Aurora is a speaker and facilitator focusing on social justice, gender and sexuality studies, education, and DEI work. She has facilitated queer-affirming programming and training for state agencies like the Virginia Department of Behavioral and Developmental Services. She has spoken on panels of national and international organizations like She the People and Unite UK. Currently, Aurora is pursuing a doctorate in interdisciplinary media studies. Her research centers on the representation of trans people of color within digital media.

Aurora is an activist in her own community; she has worked with Delegate Danica Roem to pass trans-affirming legislation at the state level. She has also been featured in publications like Richmond Times-Dispatch and was named one of Richmond's Top 40 Under 40, by the Richmond Style Weekly.

My Mission

My mission as a speaker, scholar-artist, and consultant is to unapologetically integrate my identity and personal politic with my scholarship and art.

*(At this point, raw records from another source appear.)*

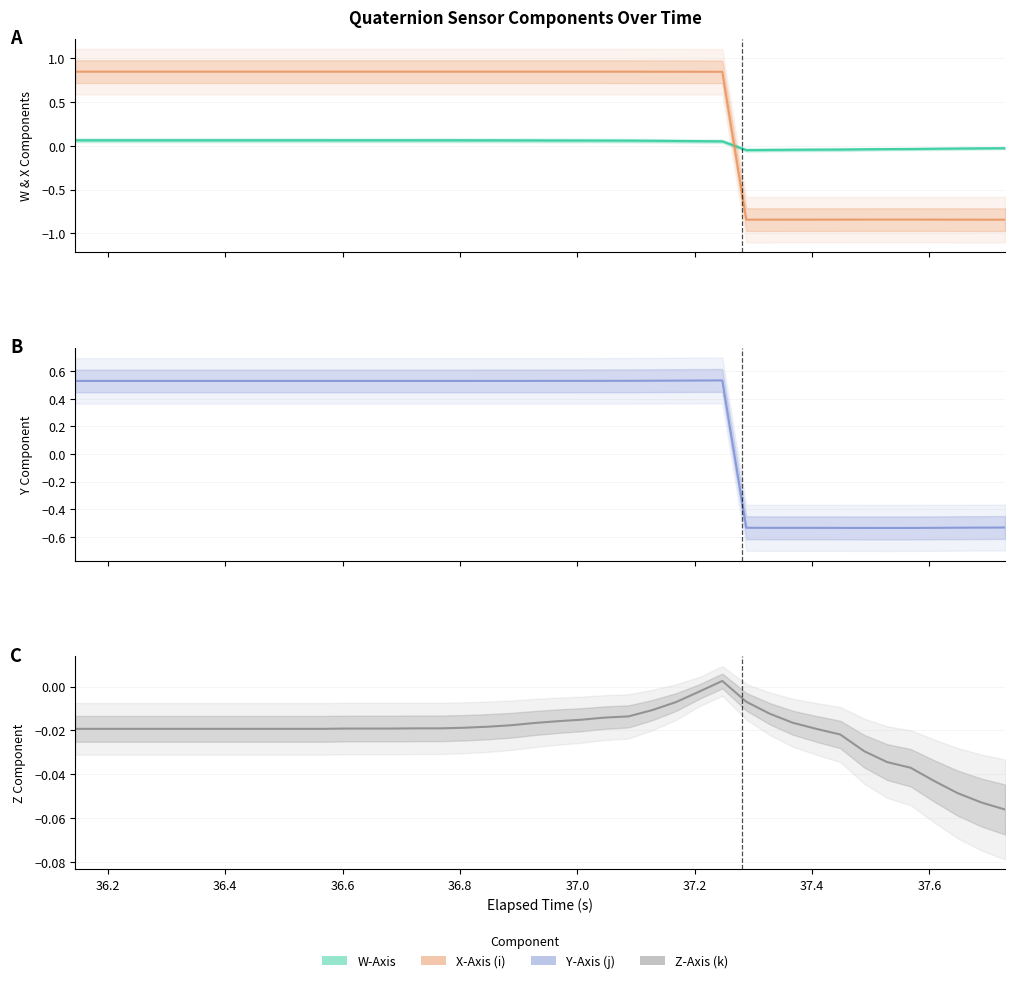

Is this an area chart (filled region under the line)?

No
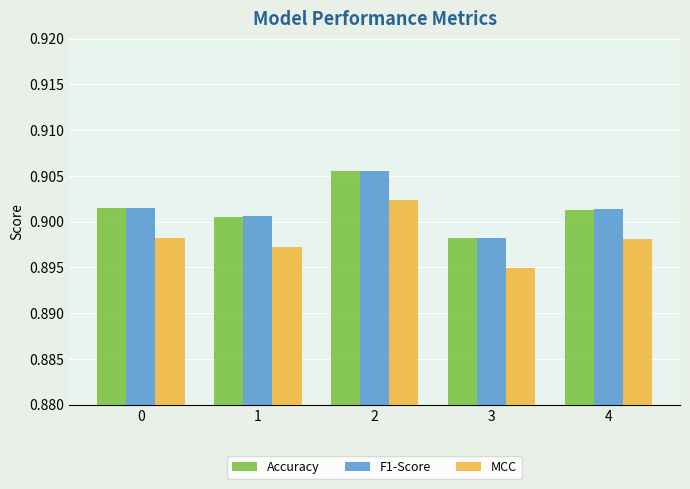

How many bars are there in each group?

3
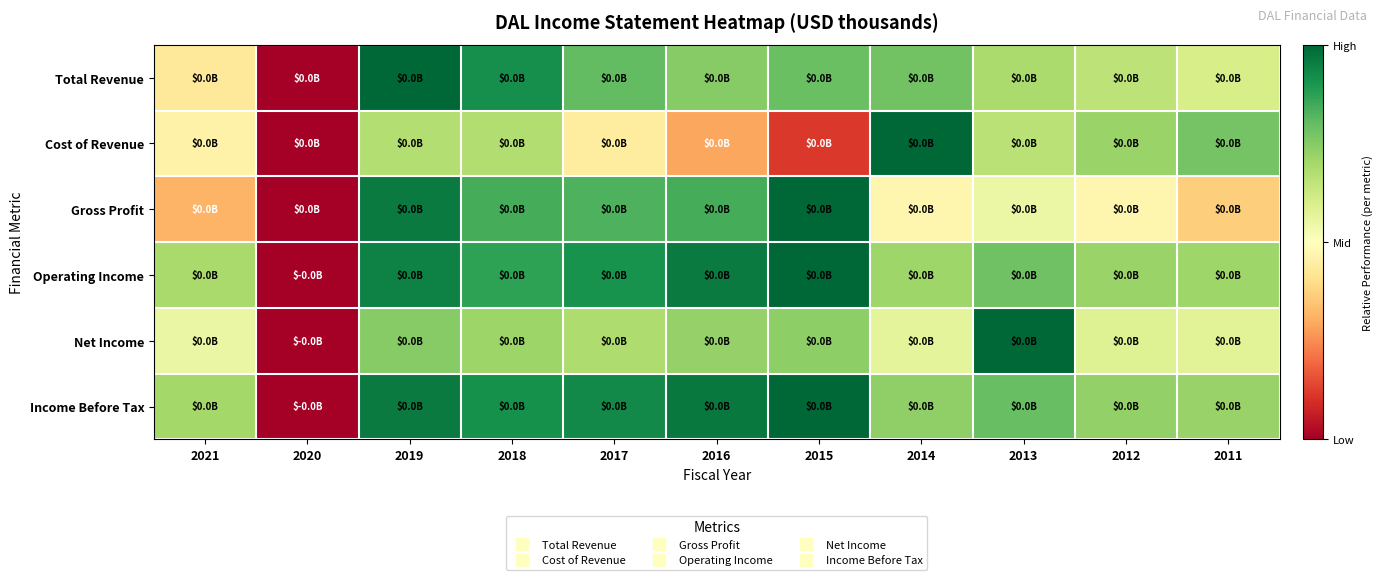

At which category is the sum across all series the highest?

2019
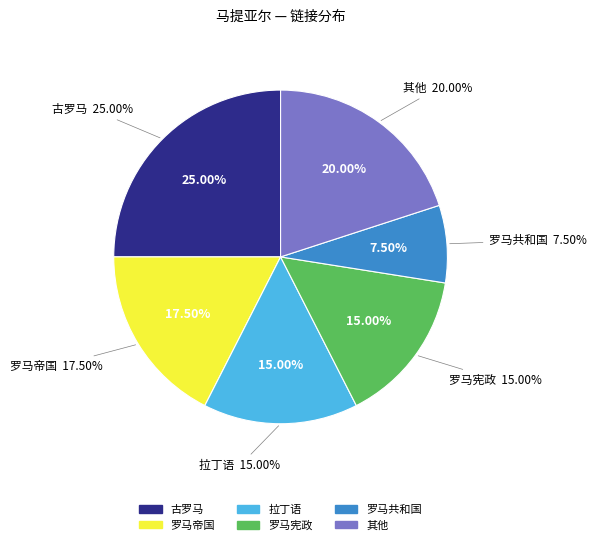

Does 罗马帝国 account for over 50% of the chart?

No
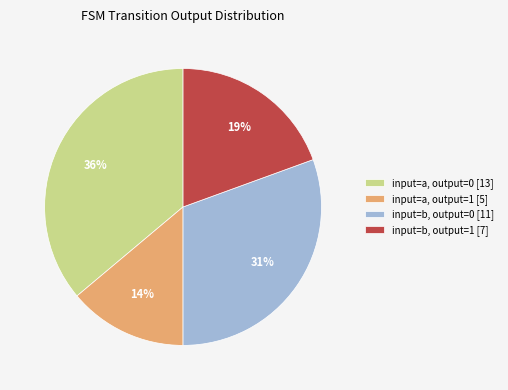

To the nearest percent, what portion does input=a, output=0 [13] represent?

36%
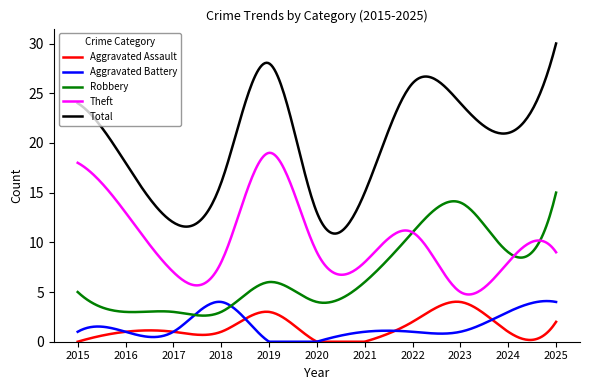

Which series has the largest range (max minus min)?

Total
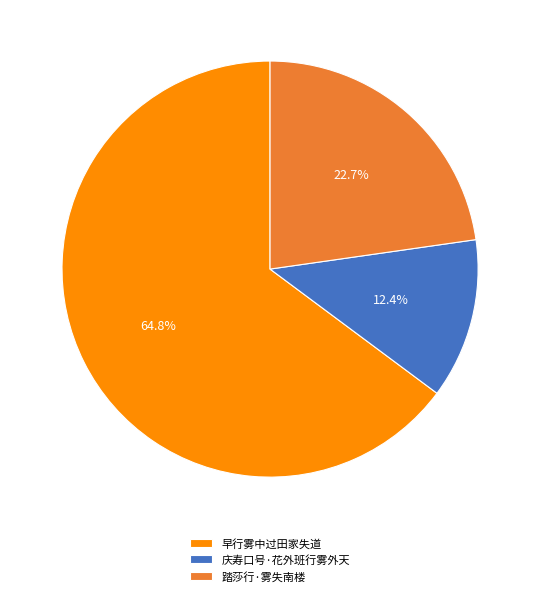

Does 踏莎行·雾失南楼 account for over 50% of the chart?

No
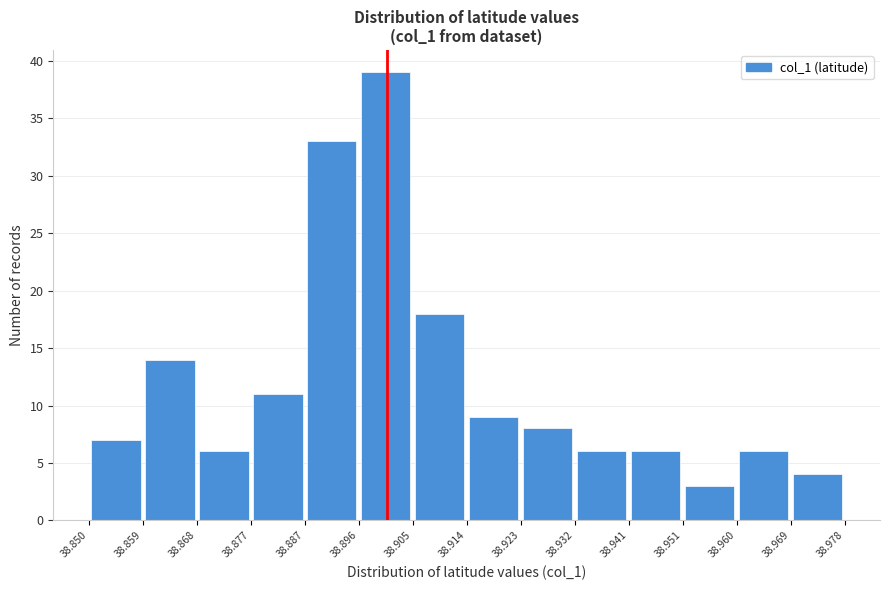

Reading left to right, transcribe this chart: for each bar, give the range it covers on the x-axis and its height. The values are not printed on the chart, so give them approximately, as read against the axis.

38.850 to 38.859: 7
38.859 to 38.868: 14
38.868 to 38.877: 6
38.877 to 38.887: 11
38.887 to 38.896: 33
38.896 to 38.905: 39
38.905 to 38.914: 18
38.914 to 38.923: 9
38.923 to 38.932: 8
38.932 to 38.941: 6
38.941 to 38.951: 6
38.951 to 38.960: 3
38.960 to 38.969: 6
38.969 to 38.978: 4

As a Black transgender woman, taboo has always surrounded my identity. The intersections between taboo and radical queer identity are socially and politically linked. Technically, just being visible in normative spaces (e.g. at grocery stores, in public restrooms, and through media) is a taboo in a heteronormative White supremacist society. I leverage and re-conceptualize the nature of “the taboo” to foster generative and afro-futuristic/afro-surrealist discourse about identity, sexuality, gender, performance, and new epistemologies.